■ DATA RECORDS ■
☆ ☆ ☆ ☆ ☆

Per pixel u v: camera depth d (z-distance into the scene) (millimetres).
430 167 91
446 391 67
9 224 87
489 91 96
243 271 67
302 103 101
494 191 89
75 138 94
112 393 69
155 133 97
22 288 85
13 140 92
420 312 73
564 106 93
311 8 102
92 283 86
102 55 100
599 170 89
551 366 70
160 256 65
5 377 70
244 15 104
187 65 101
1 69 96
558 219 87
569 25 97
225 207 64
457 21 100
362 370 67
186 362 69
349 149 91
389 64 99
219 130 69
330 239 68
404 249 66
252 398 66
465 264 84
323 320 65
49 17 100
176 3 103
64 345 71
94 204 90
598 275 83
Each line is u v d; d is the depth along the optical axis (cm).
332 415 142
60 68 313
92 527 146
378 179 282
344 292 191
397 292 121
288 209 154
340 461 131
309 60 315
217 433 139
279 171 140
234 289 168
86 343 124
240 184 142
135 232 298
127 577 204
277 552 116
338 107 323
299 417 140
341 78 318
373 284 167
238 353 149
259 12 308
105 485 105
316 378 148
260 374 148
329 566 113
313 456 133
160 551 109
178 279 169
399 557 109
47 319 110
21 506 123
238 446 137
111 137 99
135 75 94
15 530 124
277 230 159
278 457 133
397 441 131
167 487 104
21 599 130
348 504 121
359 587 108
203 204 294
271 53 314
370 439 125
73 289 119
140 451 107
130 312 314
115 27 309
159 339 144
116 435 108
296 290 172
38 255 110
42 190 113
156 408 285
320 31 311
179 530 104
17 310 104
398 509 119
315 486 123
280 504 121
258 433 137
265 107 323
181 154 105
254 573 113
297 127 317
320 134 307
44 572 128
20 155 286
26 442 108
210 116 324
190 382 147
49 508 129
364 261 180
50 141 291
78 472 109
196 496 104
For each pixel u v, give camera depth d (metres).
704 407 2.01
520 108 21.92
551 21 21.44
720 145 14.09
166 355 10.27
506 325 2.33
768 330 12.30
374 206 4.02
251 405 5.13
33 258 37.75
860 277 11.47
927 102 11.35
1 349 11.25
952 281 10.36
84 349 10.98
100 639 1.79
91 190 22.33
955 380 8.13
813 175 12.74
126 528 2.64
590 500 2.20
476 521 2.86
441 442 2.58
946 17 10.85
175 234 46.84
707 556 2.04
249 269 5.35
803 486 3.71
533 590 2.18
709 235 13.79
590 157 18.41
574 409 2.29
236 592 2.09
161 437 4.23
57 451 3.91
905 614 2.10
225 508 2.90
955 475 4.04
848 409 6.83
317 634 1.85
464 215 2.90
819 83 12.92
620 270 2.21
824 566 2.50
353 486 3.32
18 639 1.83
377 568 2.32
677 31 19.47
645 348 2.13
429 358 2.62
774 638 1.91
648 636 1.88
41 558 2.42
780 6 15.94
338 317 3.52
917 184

☆ ☆ ☆ ☆ ☆

■ WHAT IS EXPECTED ■
Pull every line containing "depth" from the entries above and copy it.

■ WRITTEN REPLY ■
Per pixel u v: camera depth d (z-distance into the scene) (millimetres).
Each line is u v d; d is the depth along the optical axis (cm).
For each pixel u v, give camera depth d (metres).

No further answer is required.